Contact Model of Revolute Joint with Clearance Based on Fractal Theory

The contact stiffness of a mechanical bonding surface is an important parameter in determining the normal and radial contact force. To improve the calculation accuracy of the contact force model, the surface roughness of the bonding surface and the energy loss that necessarily occurs during the impact process should be considered comprehensively. To study the normal contact force of a revolute joint with clearance more accurately in the case of dry friction, a nonlinear stiffness coefficient model considering the surface roughness was established based on fractal theory, which considers the elastic, elastic-plastic, and plastic deformations of the asperities of the contact surface during the contact process.

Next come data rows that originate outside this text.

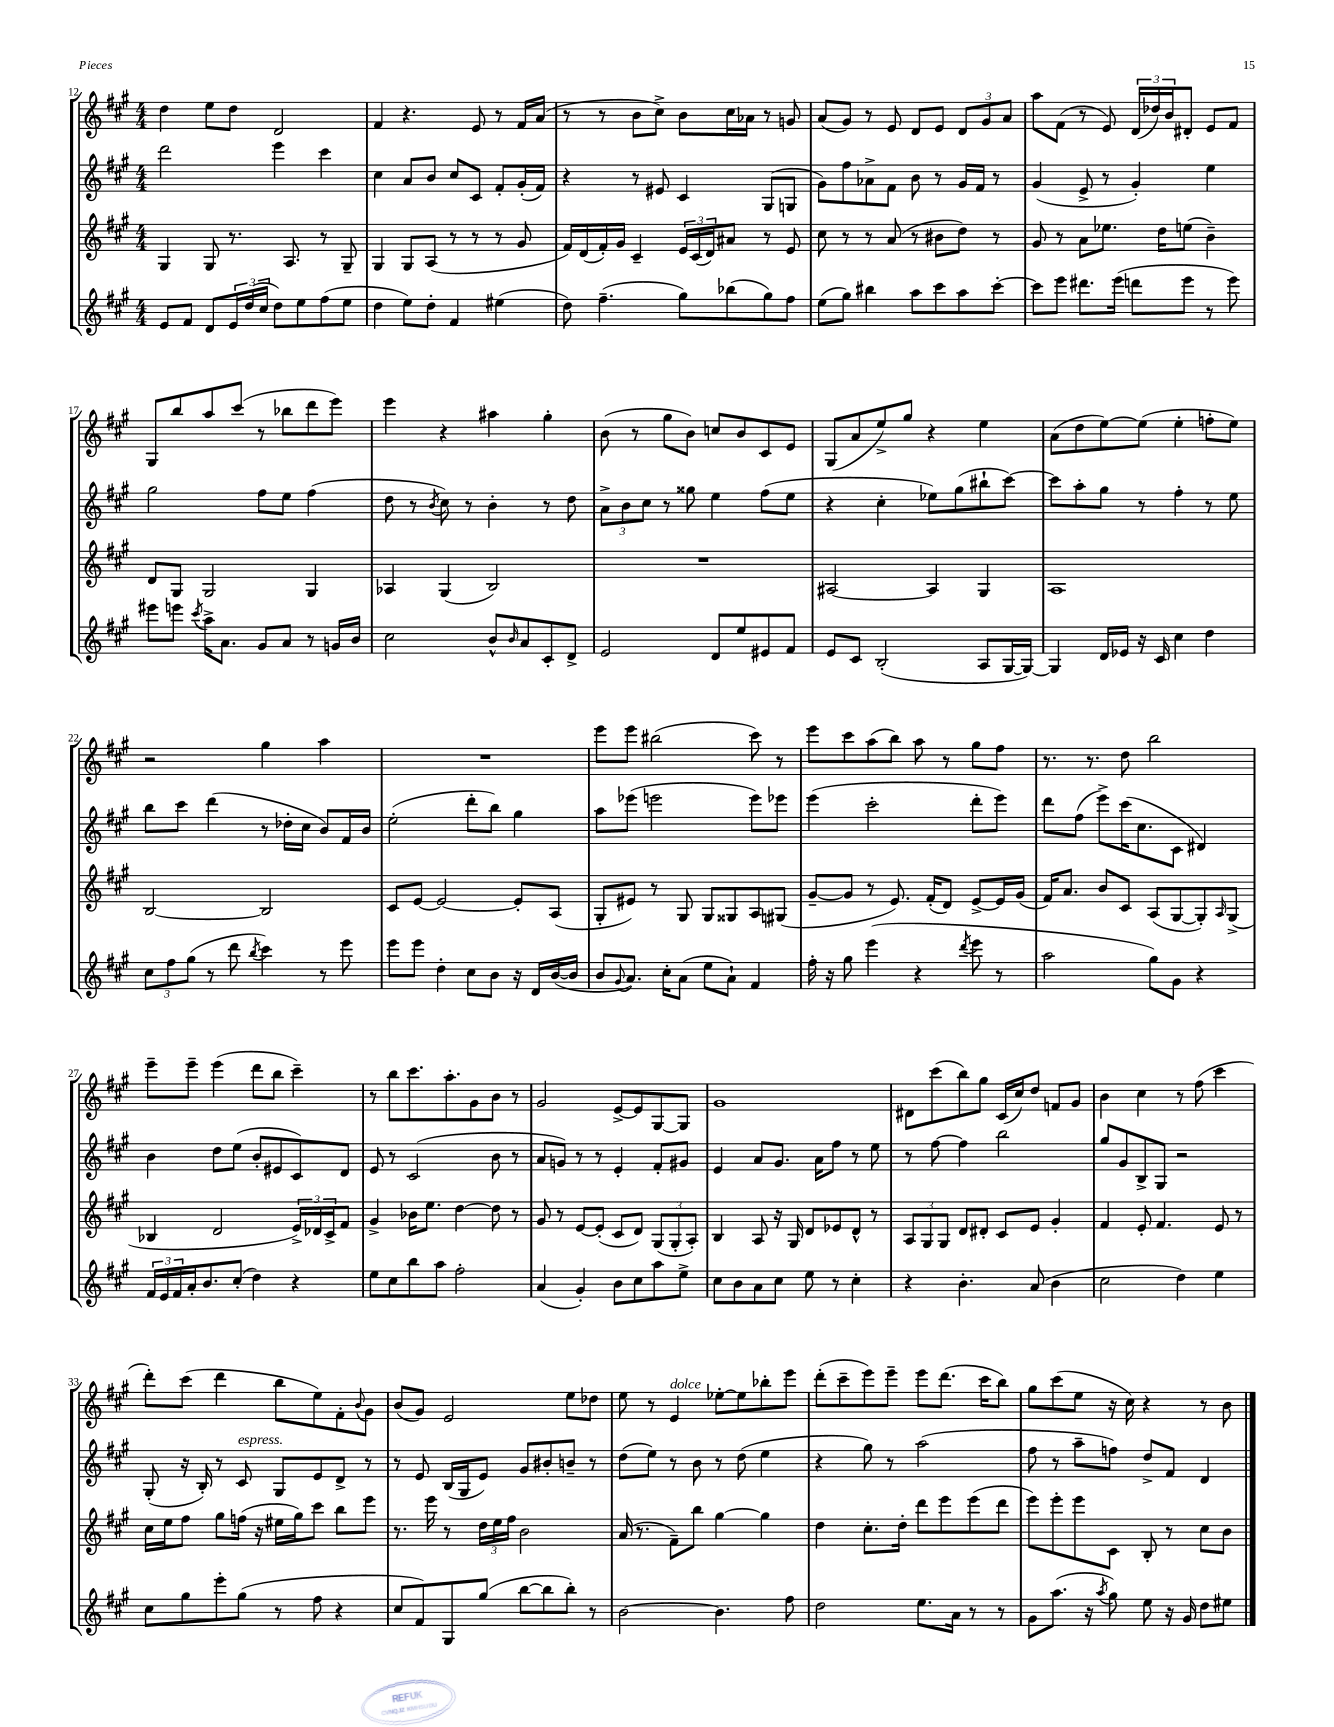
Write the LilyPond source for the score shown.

<<
\new StaffGroup <<
\new Staff = "s0" {
    \clef treble \key a \major \numericTimeSignature \time 4/4
    d''4 e''8 d''8 d'2 |
    fis'4 r4. e'8 r8 fis'16 a'16( |
    r8 r8 b'8 cis''8->) b'8 cis''16 aes'16 r8 g'8 |
    a'8( gis'8) r8 e'8 d'8 e'8 \tuplet 3/2 { d'8 gis'8 a'8 } |
    a''8 fis'8( r8 e'8) \tuplet 3/2 { d'16( des''16) b'16 } dis'8-. e'8 fis'8 |
    gis8 b''8 a''8 cis'''8( r8 bes''8 d'''8 e'''8) |
    e'''4 r4 ais''4 gis''4-. |
    b'8( r8 gis''8 b'8) c''8 b'8 cis'8 e'8 |
    gis8( a'8 e''8->) gis''8 r4 e''4 |
    a'8( d''8 e''8~) e''8( e''4-. f''8-. e''8) |
    r2 gis''4 a''4 |
    R1 |
    e'''8 e'''8 bis''2( cis'''8) r8 |
    e'''8 cis'''8 a''8( b''8) a''8 r8 gis''8 fis''8 |
    r8. r8. d''8 b''2 |
    e'''8-- e'''8-- e'''4( d'''8 b''8 cis'''4--) |
    r8 b''8 cis'''8. a''8.-. gis'8 b'8 r8 |
    gis'2 e'8~-> e'8 gis8~ gis8 |
    gis'1 |
    dis'8 cis'''8( b''8) gis''8 cis'16( cis''16) d''8 f'8 gis'8 |
    b'4 cis''4 r8 fis''8( cis'''4 |
    d'''8-.) cis'''8( d'''4 b''8 e''8) fis'8-. \appoggiatura { b'8 } gis'8 |
    b'8( gis'8) e'2 e''8 des''8 |
    e''8 r8 e'4^\markup { \italic "dolce" } ees''8~-. ees''8 bes''8-. e'''8 |
    d'''8-.( cis'''8-- e'''8) e'''8-- e'''8 d'''8.( cis'''16 b''8) |
    gis''8 cis'''8( e''8 r16 cis''16) r4 r8 b'8 \bar "|." |
}
\new Staff = "s1" {
    \clef treble \key a \major \numericTimeSignature \time 4/4
    d'''2 e'''4 cis'''4 |
    cis''4 a'8 b'8 cis''8 cis'8 fis'8-. gis'16-.( fis'16) |
    r4 r8 eis'8 cis'4 gis8( g8 |
    gis'8) fis''8 aes'8-> fis'8 b'8 r8 gis'16 fis'16 r8 |
    gis'4( e'8-> r8 gis'4-.) e''4 |
    gis''2 fis''8 e''8 fis''4( |
    d''8 r8 \acciaccatura { b'8 } cis''8) r8 b'4-. r8 d''8 |
    \tuplet 3/2 { a'8-> b'8 cis''8 } r8 gisis''8 e''4 fis''8( e''8 |
    r4 cis''4-. ees''8) gis''8( bis''8-! cis'''8~) |
    cis'''8 a''8-. gis''8 r8 fis''4-. r8 e''8 |
    b''8 cis'''8 d'''4( r8 des''16-. cis''16 b'8) fis'16 b'16 |
    e''2-.( d'''8-. b''8) gis''4 |
    a''8 ees'''8( e'''2 e'''8) ees'''8 |
    e'''4( cis'''2-. d'''8-. e'''8) |
    d'''8 fis''8( e'''8->) cis'''16( cis''8. cis'8 dis'4) |
    b'4 d''8 e''8( b'8-. eis'8 cis'8) d'8 |
    e'8 r8 cis'2( b'8 r8 |
    a'8 g'8) r8 r8 e'4-. fis'8-. gis'8 |
    e'4 a'8 gis'8. a'16 fis''8 r8 e''8 |
    r8 fis''8~ fis''4 b''2 |
    gis''8 gis'8 b8-> gis8 r2 |
    gis8-.( r16 b16-.) r8 cis'8^\markup { \italic "espress." } gis8 e'8 d'8-> r8 |
    r8 e'8 b16( gis16 e'8) gis'8 bis'8-. b'8-- r8 |
    d''8( e''8) r8 b'8 r8 d''8( e''4 |
    r4 gis''8) r8 a''2( |
    fis''8 r8 a''8-- f''8) d''8-> fis'8 d'4 \bar "|." |
}
\new Staff = "s2" {
    \clef treble \key a \major \numericTimeSignature \time 4/4
    gis4 gis8 r8. a8. r8 gis8-- |
    gis4 gis8 a8( r8 r8 r8 gis'8 |
    fis'16) d'16( fis'16-.) gis'16 cis'4-- \tuplet 3/2 { e'16 cis'16( d'16) } ais'8 r8 e'8 |
    cis''8 r8 r8 a'8( r8 bis'8 d''8) r8 |
    gis'8 r8 a'8 ees''8. d''16 e''8( b'4--) |
    d'8 gis8 gis2 gis4 |
    aes4 gis4( b2) |
    R1 |
    ais2~ ais4 gis4 |
    a1 |
    b2~ b2 |
    cis'8 e'8~ e'2~ e'8-. a8( |
    gis8-. eis'8) r8 gis8 gis8 gisis8 a8 gis8( |
    gis'8~-- gis'8 r8 e'8.) fis'16-.( d'8) e'8~-> e'16 gis'16( |
    fis'16) a'8. b'8 cis'8 a8( gis8~ gis8-.) \grace { a16 } gis8->( |
    bes4 d'2 \tuplet 3/2 { e'16->) des'16 cis'16-> } fis'8 |
    gis'4-> bes'16 e''8. d''4~ d''8 r8 |
    gis'8 r8 e'8~ e'8-.( cis'8 d'8) \tuplet 3/2 { gis8( gis8-. a8-.) } |
    b4 a8 r16 gis16 d'8 ees'8 d'8-^ r8 |
    \tuplet 3/2 { a8 gis8 gis8 } d'8 dis'8-. cis'8 e'8 gis'4-. |
    fis'4 e'8-. fis'4. e'8 r8 |
    cis''16 e''16 fis''8 gis''8 f''16( r16 eis''16 gis''16) cis'''8 b''8 e'''8 |
    r8. e'''16 r8 \tuplet 3/2 { d''16 e''16 fis''16 } b'2 |
    a'16( r8. fis'8--) b''8 gis''4~ gis''4 |
    d''4 cis''8.-. d''16-. d'''8 e'''8 e'''8( d'''8 |
    e'''8) e'''8-. e'''8 cis'8 b8-. r8 cis''8 b'8 \bar "|." |
}
\new Staff = "s3" {
    \clef treble \key a \major \numericTimeSignature \time 4/4
    e'8 fis'8 d'8 \tuplet 3/2 { e'16 d''16( cis''16 } d''8) e''8 fis''8( e''8 |
    d''4 e''8) d''8-. fis'4 eis''4( |
    d''8) fis''4.--( gis''8) bes''8( gis''8) fis''8 |
    e''8( gis''8) bis''4 a''8 cis'''8 a''8 cis'''8~-. |
    cis'''8 e'''8 dis'''8. e'''16( d'''8 e'''8 r8 e'''8) |
    eis'''8 e'''8 \acciaccatura { cis'''8 } a''16-> a'8. gis'8 a'8 r8 g'16 b'16 |
    cis''2 b'8-^ \grace { b'16 } a'8 cis'8-. d'8-> |
    e'2 d'8 e''8 eis'8 fis'8 |
    e'8 cis'8 b2-.( a8 gis16~ gis16~) |
    gis4 d'16 ees'16 r16 cis'16 cis''4 d''4 |
    \tuplet 3/2 { cis''8 fis''8 gis''8( } r8 d'''8 \acciaccatura { b''8 } cis'''4) r8 e'''8 |
    e'''8 e'''8 d''4-. cis''8 b'8 r16 d'16 b'16~( b'16 |
    b'8 \appoggiatura { gis'8 } a'8.) cis''16-. a'8( e''8 a'8-!) fis'4 |
    fis''16-. r16 gis''8 e'''4( r4 \acciaccatura { d'''8 } e'''8 r8 |
    a''2 gis''8) gis'8 r4 |
    \tuplet 3/2 { fis'16 e'16 fis'16 } a'16-. b'8. cis''8-.( d''4) r4 |
    e''8 cis''8 b''8 a''8 fis''2-. |
    a'4( gis'4-.) b'8 cis''8 a''8 e''8-> |
    cis''8 b'8 a'8 cis''8 e''8 r8 cis''4-. |
    r4 b'4.-. a'8( b'4 |
    cis''2 d''4) e''4 |
    cis''8 gis''8 e'''8-. gis''8( r8 fis''8 r4 |
    cis''8 fis'8) gis8 gis''8( b''8~ b''8 b''8-.) r8 |
    b'2~ b'4. fis''8 |
    d''2 e''8. a'16 r8 r8 |
    gis'8 a''8.( r16 \acciaccatura { a''8 } gis''8) e''8 r16 gis'16 d''8 eis''8 \bar "|." |
}
>>
>>
\layout { \context { \Score currentBarNumber = #12 } }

On this basis, a modified nonlinear spring damping model was established based on the Lankarani-Nikravesh contact force model. The laws influencing the surface roughness, recovery coefficient, initial velocity, and clearance size on the impact force were revealed, and were compared with the Lankarani-Nikravesh model and a hybrid model using MATLAB. The maximum impact force was obtained using a modified contact force model under different initial velocities, different clearances, and different degrees of surface roughness, and the calculated results were then compared with the experiment results. This study indicates that the modified model can be used more widely than other models, and is suitable for both large and small clearances. In particular, the modified model is more accurate when calculating the contact force of a revolute joint with a small clearance.